The spec says it’s the media who confuse those items; I’d say it’s just about everyone who doesn’t read Last Week In HTML5 (NSFW) religiously, i.e. most people. Furthermore, I would add the following delicious ingredients to the HTML5 mix:

  • CSS 3
  • ECMAScript 5

And now that we’re getting real, as far as most people are concerned, HTML5 is about what the technologies do for end-users. So I’ll add the following, which all have an impact on programmer productivity and hence indirectly improve the user experience by making development more agile and effective:

  • Javascript libraries and frameworks
  • Web Development Tooling
  • Web Development Theory (guidelines, principles, hacks, “browser physics”, patterns)

And I’ll also add the containers in which web apps run, where features such as add-ons and improved security are also making things more splendid for users:

  • Browsers
  • App wrappers (PhoneGap, Titanium, Air)
  • Operating Systems (WebOS, ChromeOS, Yahoo!

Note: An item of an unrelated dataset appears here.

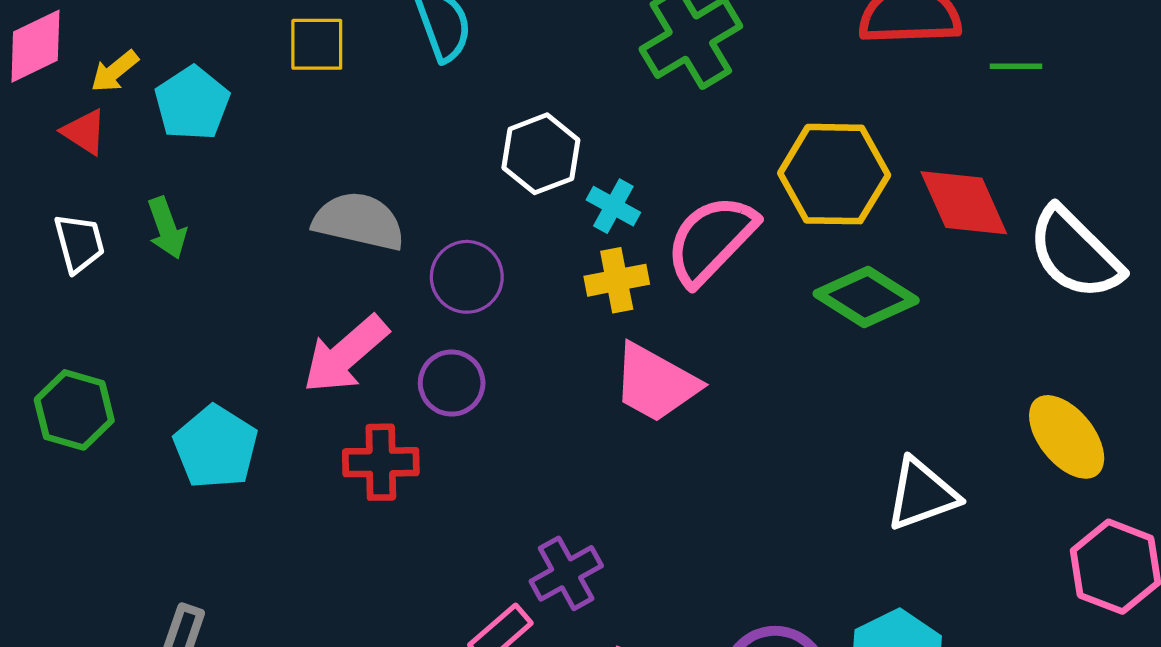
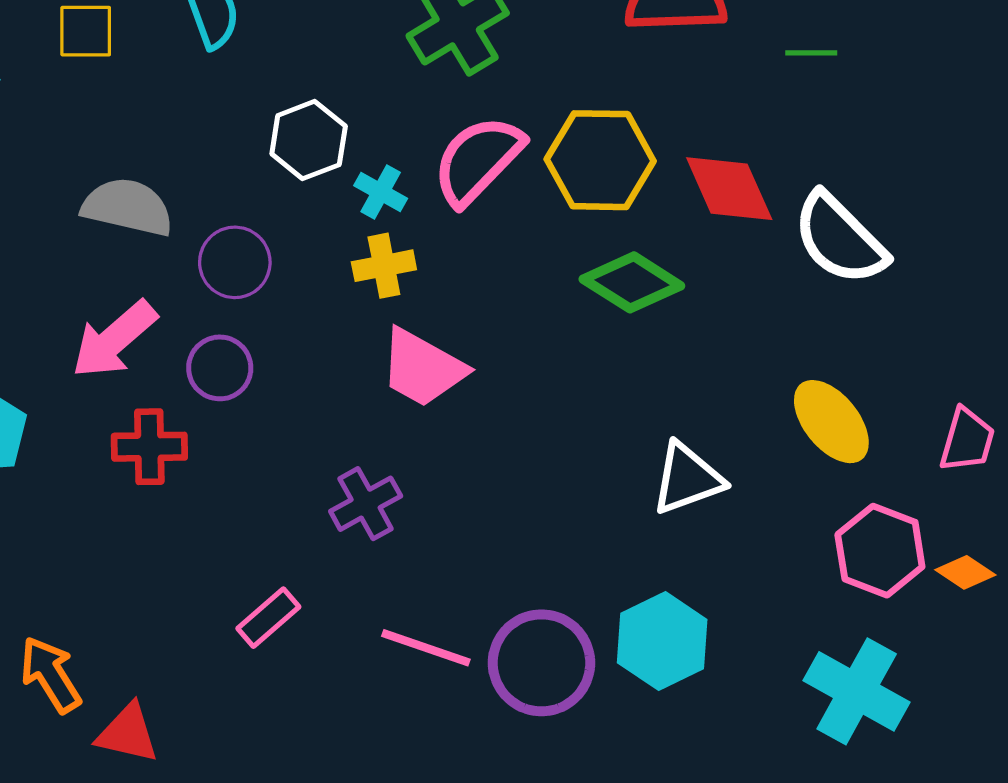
green line: (1016, 66) -> (811, 53), moved
pink semicircle: (711, 240) -> (478, 160), moved
purple cross: (566, 573) -> (366, 504), moved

TV widgets, Web Widgets

And in addition, there are the anticipated features, which the HTML5 spec says will come with a later version, but are still considered by many to be the promise of HTML5:

  • Device APIs (microphone, webcams – these can’t come sooner!)
  • Ping attribute

If you want, you can stick your head in the sand and declare “HTML5 is the limited subset of technologies addressed in the WHAT-WG specification”. However, the ship has already set sail and thanks to the ongoing Apple vs Adobe saga, HTML5 has been deeply etched into the fabric of the industry as “the technology that makes rich web applications”. HTML5 is now a brand referring to all of the things mentioned above. Better get used to it.

WebWait Updated

One of the projects I wanted to work on in my time off was WebWait.

It finally does what I wanted it to do all along: Permanently record benchmarks. You can get a unique URL for each benchmarking session you run by hitting Save. Funny – WebWait was running as a Rails app for several years, but was always a pure browser-side client until I finally completed this. (Ultimately, I didn’t use Rails anyway – see below.)

Some other enhancements too …

  • Bar charts (using the Google Charts API):

  • Expanded dashboard, showing a box for each site you’ve trialled. (Previously, there was only one box ever shown, the latest one. Since people like taking screenshots of these, I figured it would be cool to include multiple boxes.)

  • There is also a JSON view of the trials that were recorded.

It would be cool to expand it further, for example allowing pages to be cross-linked when they benchmark the same trial. But I’ll leave it here and see where demand takes it.

The new WebWait server is powered by the incredibly productive trio of Ruby, Sinatra, and TokyoCabinet. On the browser, it’s still jQuery, with the DataTables plugin and my own jQuery iFrame plugin. Hosted on SliceHost (where I have now happily migrated many things.)